Elecciones y democracia

Cualquier reforma pasa necesariamente por un reforzamiento de la gobernabilidad, lo que exige primar al más votado sobre las fuerzas políticas testimoniales

Lo ocurrido ayer en cientos de municipios de toda España resulta descorazonador. En primer lugar, hay que destacar los incidentes protagonizados por los proetarras, calificados cínicamente por el Gobierno de "aislados". La violencia ha sido escasa, pero sin embargo ha estado concentrada en el País Vasco y Navarra, regiones que el entorno de ETA sueña convertir en un país sin ley.

En segundo lugar, el hecho de que partidos con programas incompatibles compartan el poder en muchas ciudades de España es altamente preocupante, sobre todo si tenemos en cuenta que estos pactos se han logrado con el único fin de apartar del poder a la lista más votada. Este fenómeno evidencia las disfunciones del sistema proporcional en cuanto a su capacidad para producir representatividad democrática y fomentar la responsabilidad de los electos. La suposición de que la proporcionalidad evita distorsiones que desvirtúan la voluntad general queda desmentida en cada localidad o Comunidad Autónoma donde formaciones que no llegan al 10% de los votos poseen de hecho un poder de veto sobre todas las decisiones. En algunos casos, estos partidos llegan al punto de gestionar de forma directa la mitad del presupuesto de la institución. Además, la ausencia de pactos pre electorales sume a los votantes en la impotencia y la incertidumbre.

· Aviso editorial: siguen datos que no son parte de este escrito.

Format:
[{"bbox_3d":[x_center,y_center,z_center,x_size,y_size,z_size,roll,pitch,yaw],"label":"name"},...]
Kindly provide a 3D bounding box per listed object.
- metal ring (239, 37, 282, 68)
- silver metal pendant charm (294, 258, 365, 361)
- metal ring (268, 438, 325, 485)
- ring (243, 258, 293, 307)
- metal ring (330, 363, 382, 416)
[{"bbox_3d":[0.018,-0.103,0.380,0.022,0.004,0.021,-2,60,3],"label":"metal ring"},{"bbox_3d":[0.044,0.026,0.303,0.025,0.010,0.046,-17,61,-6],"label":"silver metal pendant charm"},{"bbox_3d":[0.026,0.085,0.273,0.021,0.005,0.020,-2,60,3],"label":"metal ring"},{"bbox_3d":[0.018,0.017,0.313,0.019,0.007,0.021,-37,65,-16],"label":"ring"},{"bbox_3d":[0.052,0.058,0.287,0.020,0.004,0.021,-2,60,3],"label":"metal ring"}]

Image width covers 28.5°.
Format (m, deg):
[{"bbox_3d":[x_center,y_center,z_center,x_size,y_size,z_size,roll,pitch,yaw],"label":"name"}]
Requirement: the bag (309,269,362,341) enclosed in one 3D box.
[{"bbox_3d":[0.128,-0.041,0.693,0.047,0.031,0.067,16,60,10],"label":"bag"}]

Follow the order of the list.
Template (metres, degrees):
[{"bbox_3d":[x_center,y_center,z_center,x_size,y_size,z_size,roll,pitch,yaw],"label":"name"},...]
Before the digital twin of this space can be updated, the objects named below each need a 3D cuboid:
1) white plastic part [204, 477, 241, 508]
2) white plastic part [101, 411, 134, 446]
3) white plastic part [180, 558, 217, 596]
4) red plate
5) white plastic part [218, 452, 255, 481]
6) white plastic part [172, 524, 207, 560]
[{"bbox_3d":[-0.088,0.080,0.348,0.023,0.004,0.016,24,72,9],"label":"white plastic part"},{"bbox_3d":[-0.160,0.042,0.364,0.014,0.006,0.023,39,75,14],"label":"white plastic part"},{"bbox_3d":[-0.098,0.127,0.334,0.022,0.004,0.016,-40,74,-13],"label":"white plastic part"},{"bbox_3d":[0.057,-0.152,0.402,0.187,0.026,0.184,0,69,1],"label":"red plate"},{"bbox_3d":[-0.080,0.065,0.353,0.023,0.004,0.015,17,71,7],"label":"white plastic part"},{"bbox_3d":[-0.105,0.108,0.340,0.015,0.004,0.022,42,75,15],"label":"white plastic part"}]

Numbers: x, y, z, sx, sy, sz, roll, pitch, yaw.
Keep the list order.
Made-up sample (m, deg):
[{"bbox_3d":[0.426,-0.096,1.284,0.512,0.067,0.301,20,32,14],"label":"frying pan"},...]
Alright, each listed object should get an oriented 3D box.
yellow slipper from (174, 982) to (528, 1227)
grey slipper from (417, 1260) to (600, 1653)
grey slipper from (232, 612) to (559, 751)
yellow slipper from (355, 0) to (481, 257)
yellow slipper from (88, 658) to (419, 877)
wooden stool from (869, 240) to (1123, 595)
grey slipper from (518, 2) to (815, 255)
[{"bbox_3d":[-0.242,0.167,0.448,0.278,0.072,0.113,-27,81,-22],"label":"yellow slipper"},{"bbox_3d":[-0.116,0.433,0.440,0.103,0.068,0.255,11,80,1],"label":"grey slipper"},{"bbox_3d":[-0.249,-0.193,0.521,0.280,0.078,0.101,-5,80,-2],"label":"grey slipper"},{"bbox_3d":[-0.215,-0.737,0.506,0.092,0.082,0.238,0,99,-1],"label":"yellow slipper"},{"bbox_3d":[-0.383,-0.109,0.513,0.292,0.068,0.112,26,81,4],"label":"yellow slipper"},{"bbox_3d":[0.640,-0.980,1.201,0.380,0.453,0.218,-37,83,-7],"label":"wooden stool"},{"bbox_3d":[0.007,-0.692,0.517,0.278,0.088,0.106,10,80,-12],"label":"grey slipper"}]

Los críticos del sistema electoral vigente suelen proponer dos tipos de reformas cuyos beneficios exceden sus desventajas. La primera es la elección directa de alcaldes, bien por mayoría simple o por mayoría absoluta en una segunda vuelta disputada entre los candidatos más votados en la primera. Esta solución colocaría a los alcaldes en una posición de mayor fortaleza frente a los chantajes de algunas minorías. Sin embargo, la doble legitimidad –la del alcalde por una parte y la de los concejales elegidos por otra– ocasionaría conflictos y bloqueos si la adscripción o programa de gobierno del presidente de la corporación municipal no coincidiera con los de la mayoría del consistorio.

Otra solución pasa por asignar a la lista más votada un número fijo de representantes. El resto se repartiría de forma proporcional entre todas, incluida por supuesto la ganadora, lo que evitaría que ésta se quedase a uno o dos concejales o escaños de la mayoría y fuera víctima de pactos multitudinarios en su contra. Sin embargo, esta opción conllevaría la práctica desaparición de algunos partidos pequeños en ciertas comunidades autónomas. Serían los casos de Izquierda Unida en al menos la mitad de España y de diversos partidos regionalistas y nacionalistas en algunas provincias.

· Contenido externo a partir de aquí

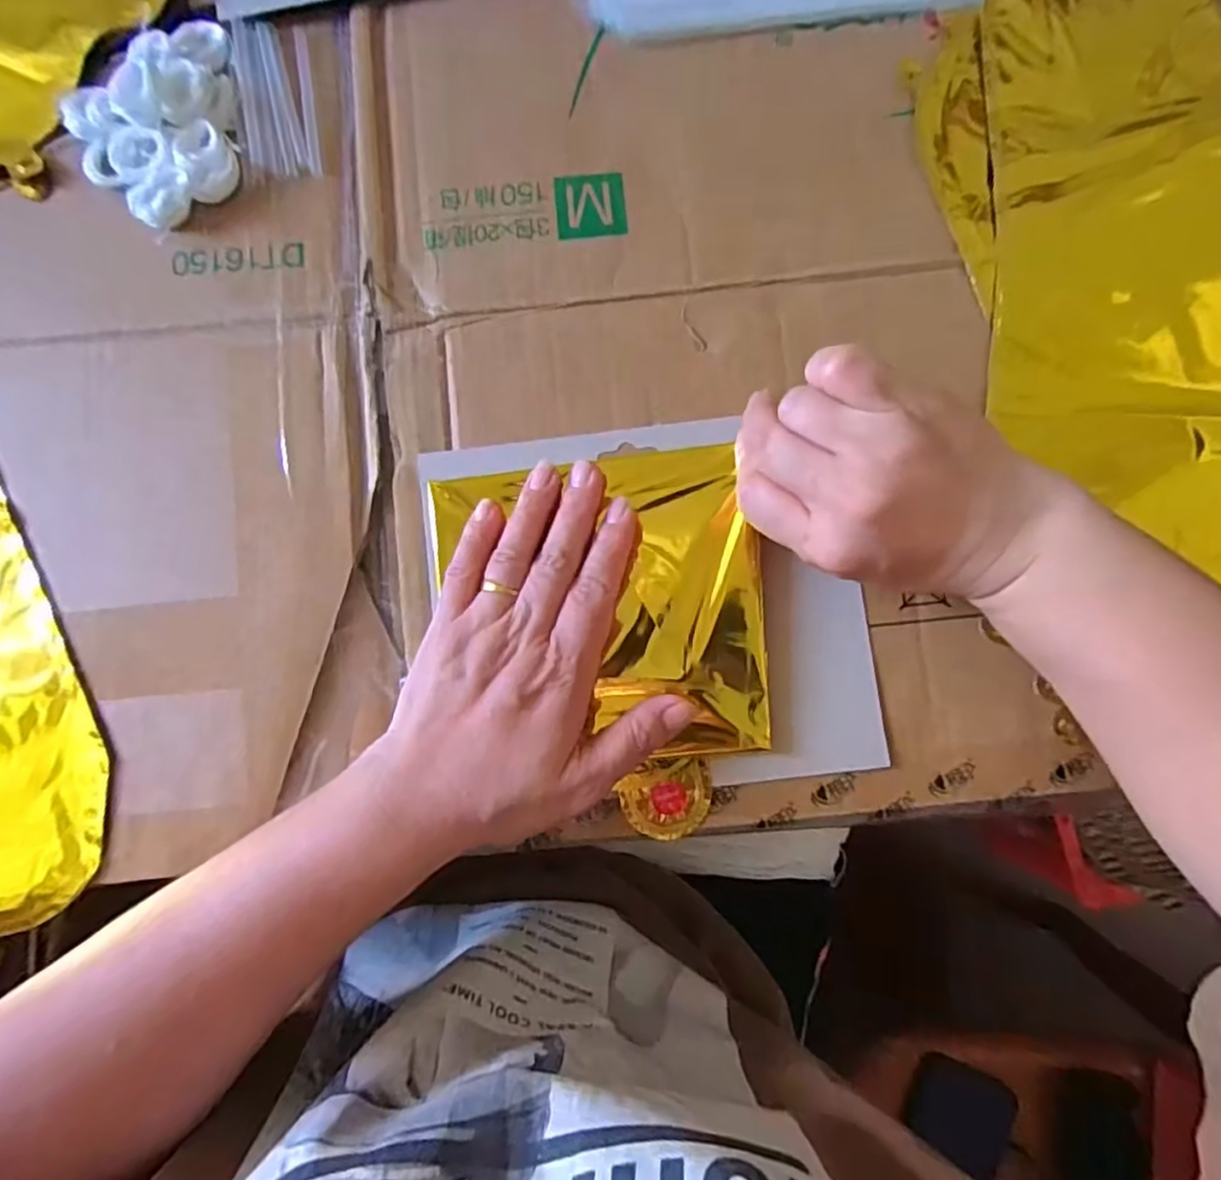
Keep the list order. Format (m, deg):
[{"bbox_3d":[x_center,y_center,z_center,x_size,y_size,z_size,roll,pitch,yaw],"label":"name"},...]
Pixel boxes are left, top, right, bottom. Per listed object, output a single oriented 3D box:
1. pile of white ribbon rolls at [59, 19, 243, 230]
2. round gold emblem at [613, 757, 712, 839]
[{"bbox_3d":[-0.209,-0.224,0.321,0.087,0.023,0.080,-39,83,-4],"label":"pile of white ribbon rolls"},{"bbox_3d":[0.024,0.091,0.296,0.038,0.004,0.034,-2,82,1],"label":"round gold emblem"}]

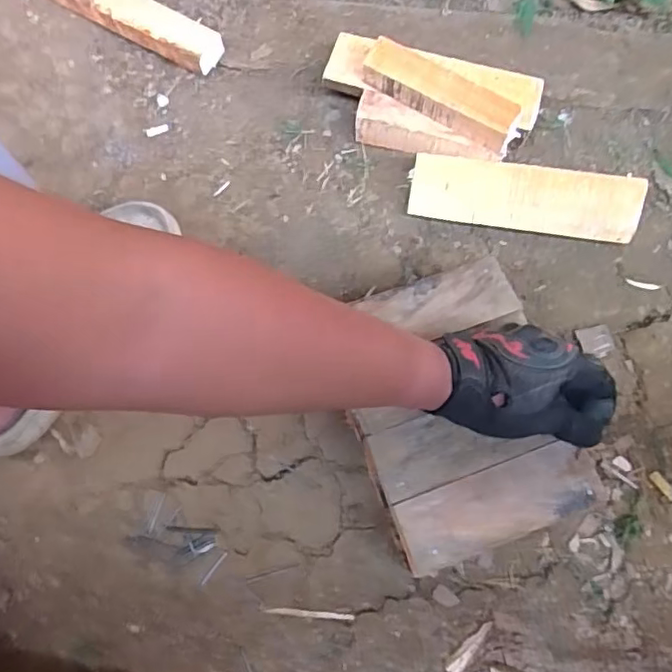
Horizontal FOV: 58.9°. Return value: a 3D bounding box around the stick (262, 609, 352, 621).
[{"bbox_3d":[-0.025,0.256,0.546,0.080,0.004,0.006,3,72,3],"label":"stick"}]

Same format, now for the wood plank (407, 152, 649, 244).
[{"bbox_3d":[0.198,-0.146,0.633,0.233,0.010,0.068,10,105,9],"label":"wood plank"}]

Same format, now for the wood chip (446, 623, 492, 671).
[{"bbox_3d":[0.119,0.279,0.531,0.012,0.011,0.055,37,77,13],"label":"wood chip"}]

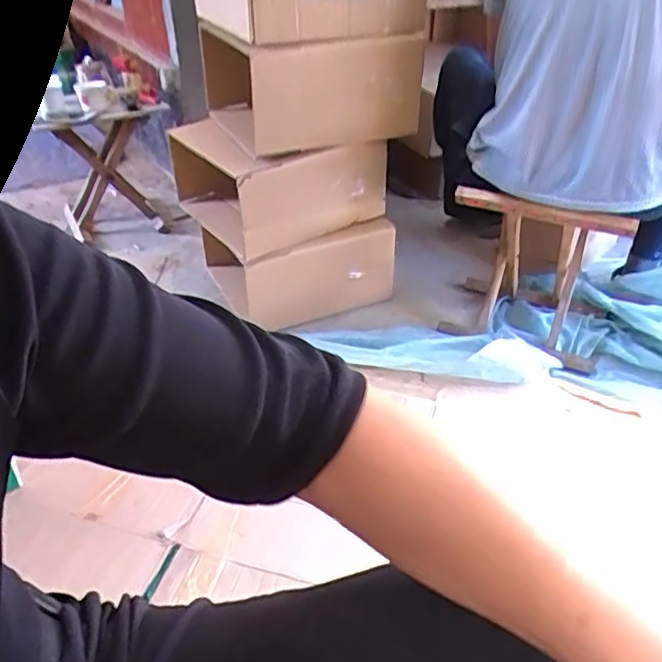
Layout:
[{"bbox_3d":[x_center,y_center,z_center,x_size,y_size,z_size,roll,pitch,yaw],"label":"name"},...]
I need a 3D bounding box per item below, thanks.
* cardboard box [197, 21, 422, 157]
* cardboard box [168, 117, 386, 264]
[{"bbox_3d":[-0.041,-0.504,1.295,0.341,0.184,0.298,-15,36,-21],"label":"cardboard box"},{"bbox_3d":[-0.110,-0.341,1.407,0.343,0.198,0.360,-22,39,-29],"label":"cardboard box"}]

Una reforma adicional consiste en la reducción del número de representantes, que suele producir un sesgo a favor de la lista más votada al encarecer la obtención de representantes por parte de las formaciones políticas más minoritarias.

En cualquier caso, lo cierto es que el sistema electoral español actual deja mucho que desear a la hora de cumplir las dos funciones de las elecciones: gobernabilidad y representatividad. La primera queda mermada por el chantaje de las micro minorías; la segunda es una consecuencia directa de lo anterior. Por tanto, cualquier reforma pasa necesariamente por un reforzamiento de la gobernabilidad, lo que exige primar al más votados sobre las fuerzas políticas testimoniales. ¿Comprenderá el Partido Socialista que lo que hoy le beneficia podría volverse en su contra? ¿Se atreverá el Partido Popular a asumir las propuestas de cambio que sus líderes susurran en la intimidad o publican en libros y artículos de opinión?